The above-described embodiments do not limit the scope of the present invention. Any modification, equivalent replacement, and improvement made within the spirit and principle of the above-described embodiments should be included in the protection scope of the technical solution.

Claims

1. A Chinese patent IPC classification method based on SBERT is characterized by comprising the following steps:

performing data enhancement processing on the corpus data;

and (3) similarity comparison: and calculating the similarity values of the feature set U and the feature set V to obtain similarity value ranks corresponding to different categories of term descriptions, selecting the IPC class number corresponding to the term description with the first similarity value rank as a main IPC class number, and selecting the IPC class number corresponding to the term description with the Nth (N is more than 1) similarity value rank as a selectable alternative IPC class number.

2. The SBERT-based Chinese patent IPC classification method of claim 1, wherein: the data enhancement processing of the corpus data specifically comprises the following steps: in the SBERT model training process, data enhancement of sample data is realized by adopting a Dropout method and inputting the same text into a BERT pre-training model for multiple times.

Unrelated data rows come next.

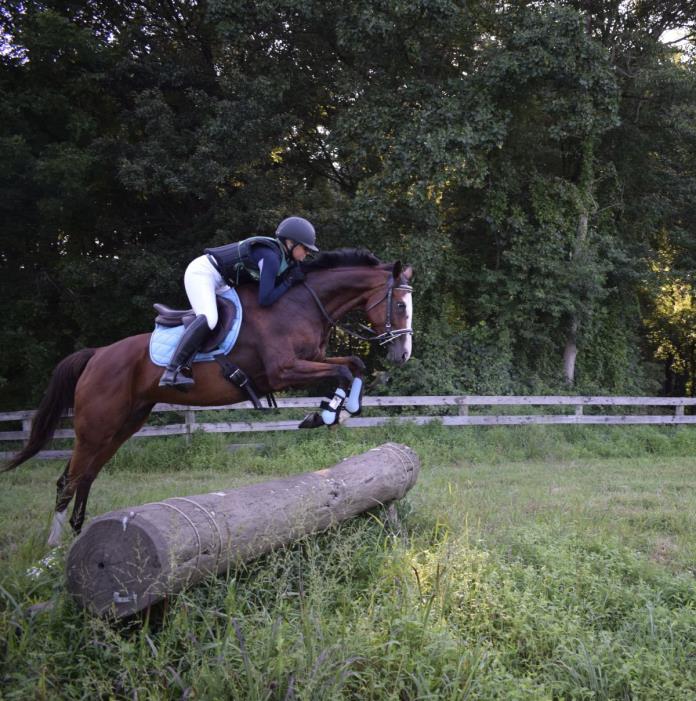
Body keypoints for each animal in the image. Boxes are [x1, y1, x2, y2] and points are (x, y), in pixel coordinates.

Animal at [1, 250, 414, 548]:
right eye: (399, 306)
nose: (403, 354)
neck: (301, 303)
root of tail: (98, 354)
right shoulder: (283, 371)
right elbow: (345, 371)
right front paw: (328, 415)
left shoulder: (312, 359)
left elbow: (354, 364)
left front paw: (339, 412)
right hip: (96, 427)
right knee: (67, 481)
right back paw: (53, 548)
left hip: (123, 426)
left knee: (86, 476)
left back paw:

3. The SBERT-based Chinese patent IPC classification method of claim 1, wherein the vectorization coding process is as follows: and each sentence text is separately vectorially coded to obtain a vector representation corresponding to each sentence text, and the vector representations of all the sentence texts form a vector representation of the patent text.

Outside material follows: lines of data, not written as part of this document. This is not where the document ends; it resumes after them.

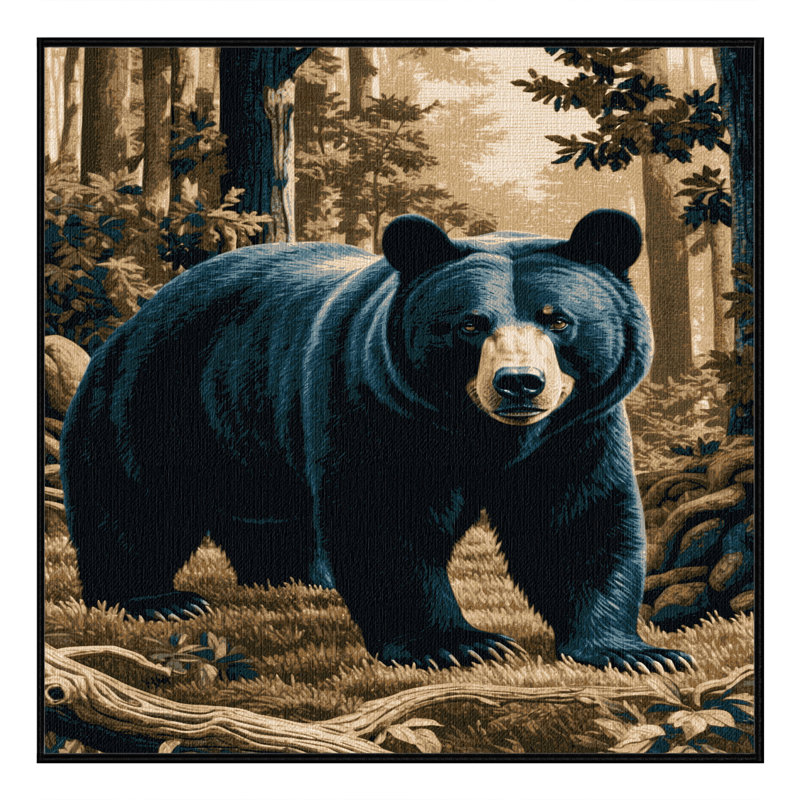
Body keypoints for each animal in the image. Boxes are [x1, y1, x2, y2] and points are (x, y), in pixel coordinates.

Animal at [60, 209, 694, 673]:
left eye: (558, 319)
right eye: (470, 324)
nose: (519, 383)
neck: (482, 434)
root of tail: (140, 310)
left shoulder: (575, 428)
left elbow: (578, 520)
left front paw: (635, 652)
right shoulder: (373, 403)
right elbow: (385, 520)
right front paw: (458, 643)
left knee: (271, 513)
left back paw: (299, 577)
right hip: (159, 399)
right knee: (137, 503)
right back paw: (156, 598)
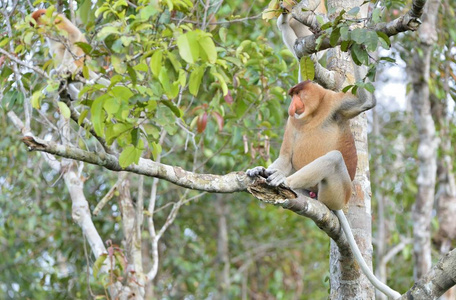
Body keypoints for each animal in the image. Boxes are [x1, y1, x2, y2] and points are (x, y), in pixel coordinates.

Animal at [248, 81, 400, 298]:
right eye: (292, 95)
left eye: (298, 94)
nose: (292, 106)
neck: (313, 113)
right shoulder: (292, 122)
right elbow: (285, 158)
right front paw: (259, 169)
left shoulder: (336, 102)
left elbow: (365, 102)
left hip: (338, 192)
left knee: (334, 157)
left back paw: (283, 181)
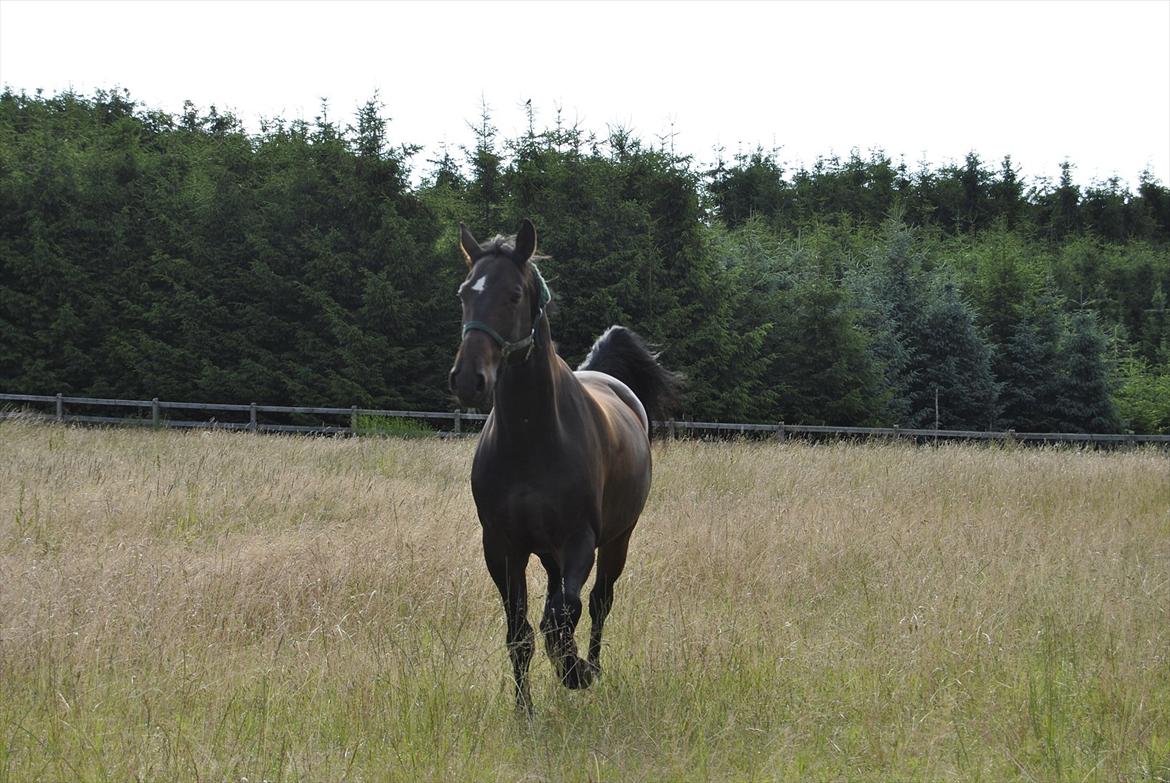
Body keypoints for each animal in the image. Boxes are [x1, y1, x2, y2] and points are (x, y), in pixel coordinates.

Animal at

4. The SBERT-based Chinese patent IPC classification method of claim 1, wherein: the similarity values of the calculation feature set U and the feature set V are specifically: and calculating the cosine similarity or Euclidean distance of the feature set U and the feature set V to obtain a similarity value.

5. The SBERT-based Chinese patent IPC classification method of claim 1, wherein: the text vectorization coding process also comprises the step of carrying out average pooling on the vector representation of the patent text.

6. The SBERT-based Chinese patent IPC classification method of claim 1, wherein: the specific words are patent titles and abstracts.